Antibodies comprise the most versatile class of binding molecules, with numerous applications in biomedicine. Therapeutic antibody development requires designing novel and diverse sequences with improved properties, while maintaining the structural consistency. Computational design of antibodies involves unusual challenges relative to designing other classes of proteins, as antibodies comprise multiple long, variable, and unstructured loops at the complementarity-determining region (CDR) that determine the antigen binding affinity and specificity of an antibody. Recently, deep language models and graph neural networks have shown impressive success in antibody sequence generation. Since only a limited number of antibody structures are known, training a model using this limited data can lead to degraded performance, particularly lacking diversity in the generated samples. To address such issues, we leverage the method of Model Reprogramming (MR) here, which focuses on repurposing pretrained machine learning models for target domain tasks with scarce data, where it may be difficult to train a high-performing model from scratch.
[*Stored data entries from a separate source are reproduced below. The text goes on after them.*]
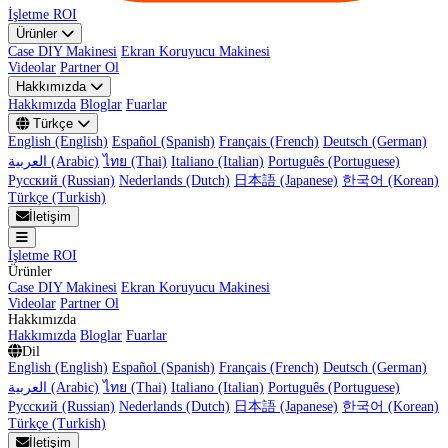
İşletme ROI
Ürünler
Case DIY Makinesi
Ekran Koruyucu Makinesi
Videolar
Partner Ol
Hakkımızda
Hakkımızda
Bloglar
Fuarlar
Türkçe
English (English)
Español (Spanish)
Français (French)
Deutsch (German)
العربية (Arabic)
ไทย (Thai)
Italiano (Italian)
Português (Portuguese)
Русский (Russian)
Nederlands (Dutch)
日本語 (Japanese)
한국어 (Korean)
Türkçe (Turkish)
İletişim
İşletme ROI
Ürünler
Case DIY Makinesi
Ekran Koruyucu Makinesi
Videolar
Partner Ol
Hakkımızda
Hakkımızda
Bloglar
Fuarlar
Dil
English (English)
Español (Spanish)
Français (French)
Deutsch (German)
العربية (Arabic)
ไทย (Thai)
Italiano (Italian)
Português (Portuguese)
Русский (Russian)
Nederlands (Dutch)
日本語 (Japanese)
한국어 (Korean)
Türkçe (Turkish)
İletişim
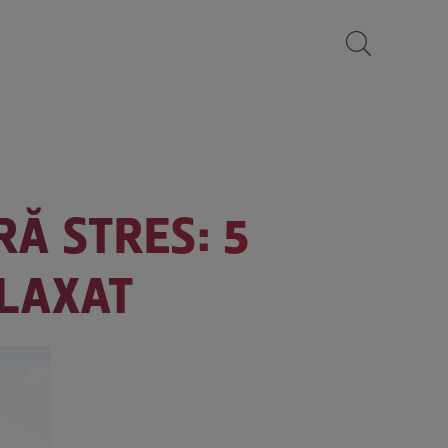
RĂ STRES: 5
ELAXAT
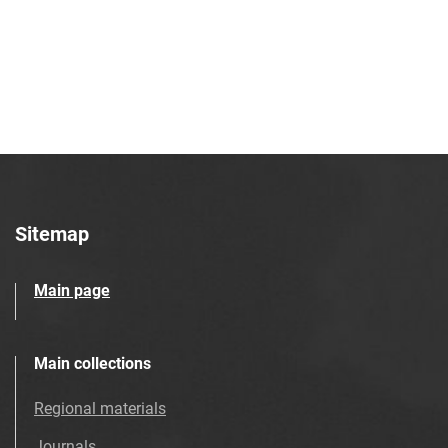
Sitemap
Main page
Main collections
Regional materials
Journals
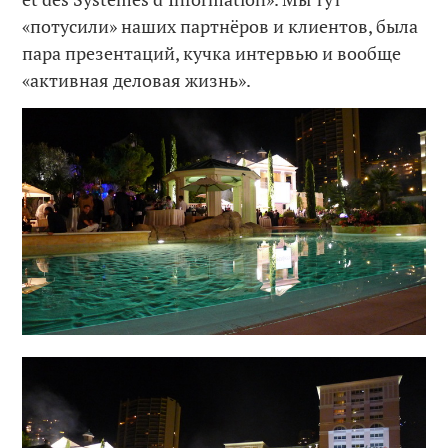
«потусили» наших партнёров и клиентов, была
пара презентаций, кучка интервью и вообще
«активная деловая жизнь».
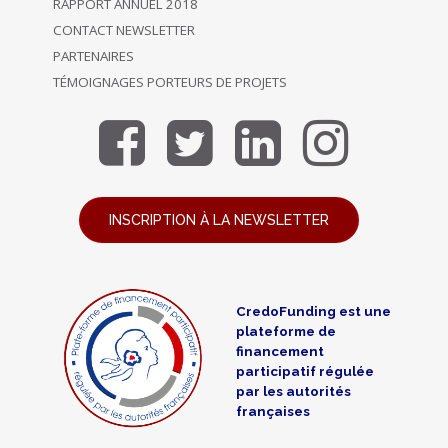
RAPPORT ANNUEL 2018
CONTACT NEWSLETTER
PARTENAIRES
TÉMOIGNAGES PORTEURS DE PROJETS
INSCRIPTION À LA NEWSLETTER
CredoFunding est une
plateforme de
financement
participatif régulée
par les autorités
françaises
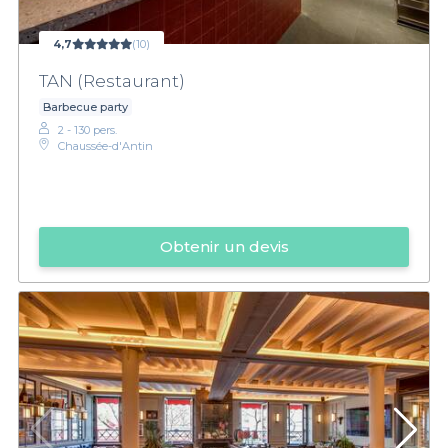
4,7
(10)
TAN (Restaurant)
Barbecue party
2 - 130 pers.
Chaussée-d'Antin
Obtenir un devis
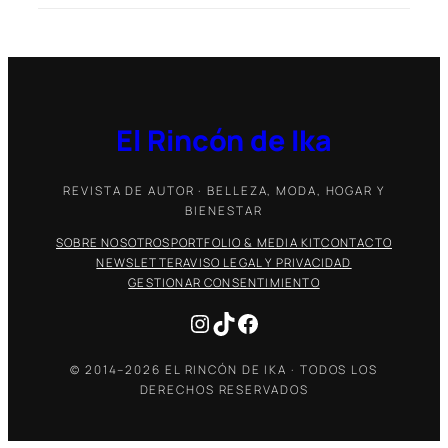
El Rincón de Ika
REVISTA DE AUTOR · BELLEZA, MODA, HOGAR Y
BIENESTAR
SOBRE NOSOTROS
PORTFOLIO & MEDIA KIT
CONTACTO
NEWSLETTER
AVISO LEGAL Y PRIVACIDAD
GESTIONAR CONSENTIMIENTO
Instagram
TikTok
Facebook
© 2014–2026 EL RINCÓN DE IKA · TODOS LOS
DERECHOS RESERVADOS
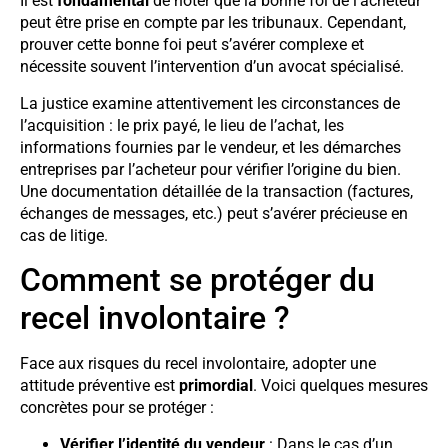
Il est
fondamental
de noter que la bonne foi de l’acheteur
peut être prise en compte par les tribunaux. Cependant,
prouver cette bonne foi peut s’avérer complexe et
nécessite souvent l’intervention d’un avocat spécialisé.
La justice examine attentivement les circonstances de
l’acquisition : le prix payé, le lieu de l’achat, les
informations fournies par le vendeur, et les démarches
entreprises par l’acheteur pour vérifier l’origine du bien.
Une documentation détaillée de la transaction (factures,
échanges de messages, etc.) peut s’avérer précieuse en
cas de litige.
Comment se protéger du
recel involontaire ?
Face aux risques du recel involontaire, adopter une
attitude préventive est
primordial
. Voici quelques mesures
concrètes pour se protéger :
Vérifier l’identité du vendeur
: Dans le cas d’un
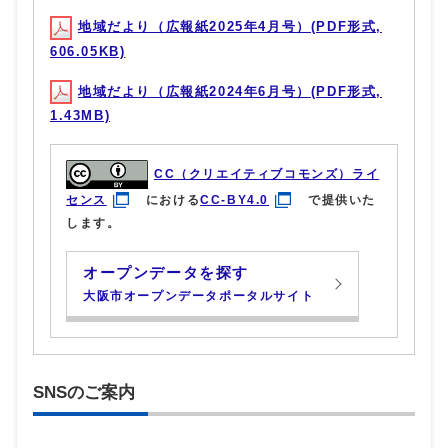
地域だより（広報紙2025年4月号）(PDF形式,
606.05KB)
地域だより（広報紙2024年6月号）(PDF形式,
1.43MB)
CC（クリエイティブコモンズ）ライ
センス
における
CC-BY4.0
で提供いた
します。
オープンデータを探す
大阪市オープンデータポータルサイト
SNSのご案内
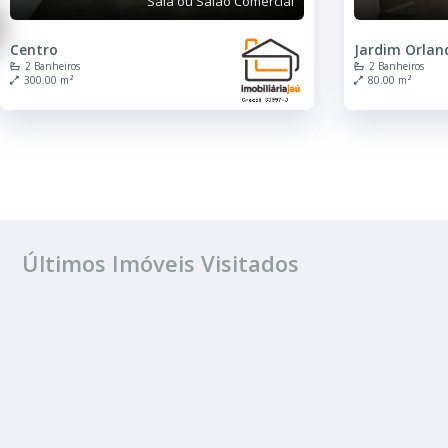
Sala ou Salão Comercial
Centro
Jardim Orlan
2 Banheiros
2 Banheiros
300.00 m²
80.00 m²
Últimos Imóveis Visitados
ALUGUEL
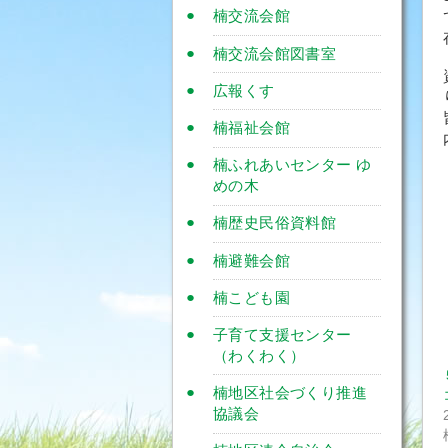
楠交流会館
楠交流会館図書室
広報くす
楠福祉会館
楠ふれあいセンター ゆ
めの木
楠歴史民俗資料館
楠避難会館
楠こども園
子育て支援センター
（わくわく）
楠地区社会づくり推進
協議会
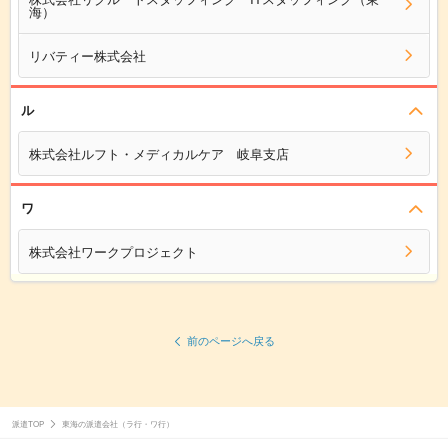
海）
リバティー株式会社
ル
株式会社ルフト・メディカルケア 岐阜支店
ワ
株式会社ワークプロジェクト
前のページへ戻る
派遣TOP
東海の派遣会社（ラ行・ワ行）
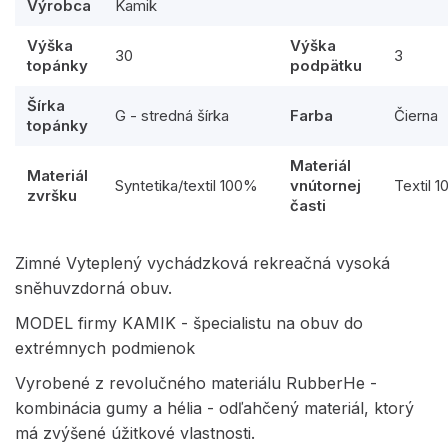
Výrobca
Kamik
Výška
Výška
30
3
topánky
podpätku
Šírka
G - stredná šírka
Farba
Čierna
topánky
Materiál
Materiál
Syntetika/textil 100%
vnútornej
Textil 
zvršku
časti
Zimné Vyteplený vychádzková rekreačná vysoká
sněhuvzdorná obuv.
MODEL firmy KAMIK - špecialistu na obuv do
extrémnych podmienok
Vyrobené z revolučného materiálu RubberHe -
kombinácia gumy a hélia - odľahčený materiál, ktorý
má zvýšené úžitkové vlastnosti.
Prior works in MR have primarily focused on classification-based tasks. We extend the capabilities of reprogramming beyond classification tasks, and towards a more complex problem of antibody sequence generation. Specifically, we introduce Reprogramming for Protein Sequence Infilling, a framework in which pretrained natural language models are repurposed for protein sequence infilling via reprogramming, to infill protein sequence templates as a method of novel protein generation. For variable CDR sequence design, we formulate the task as text infilling that uses the constant region of an antibody as the sequence template. Results on antibody design benchmarks show that our reprogrammed model on low resourced antibody sequence dataset provides highly diverse CDR sequences, up to more than a two-fold increase of diversity over the baselines, without losing structural integrity and naturalness. The performance benefit of the reprogrammed model learning only from antibody sequences is more evident for longer CDR design or for multiple loop infilling at once, compared to existing graph-based models that require additional structural information. The generated sequences also demonstrate enhanced antigen binding specificity or virus neutralization ability.

1. INTRODUCTION

Antibodies have emerged as essential therapeutic agents in the treatment of cancer and various other autoimmune, infectious and metabolic diseases. Since 1985, approximately 100 monoclonal antibodies (mAbs) have been designated as drugs by FDA (Jin et al., 2022) . Compared to small molecule drugs, the advantage of using antibody proteins as therapeutics is their high specificity resulting in less adverse effects. A key challenge in antibody design is tailoring their binding specificity, which is mainly influenced by the complementarity determining region (CDR). CDR plays a crucial role in antigen recognition and binding processes. It is composed of six hypervariable loops, three formed by each of heavy (H) and light (L) chains. Together, the CDRs shape the antigen binding site of the antibody. Five of the six loops usually adopt well-characterized canonical conformations. In contrast, the CDR-H3 loop shows substantial variability in sequence and structure, and hence cannot be described by a canonical structure model. Even when compared to other protein loop structures, the CDR-H3 clearly stands out with its significantly higher structural diversity.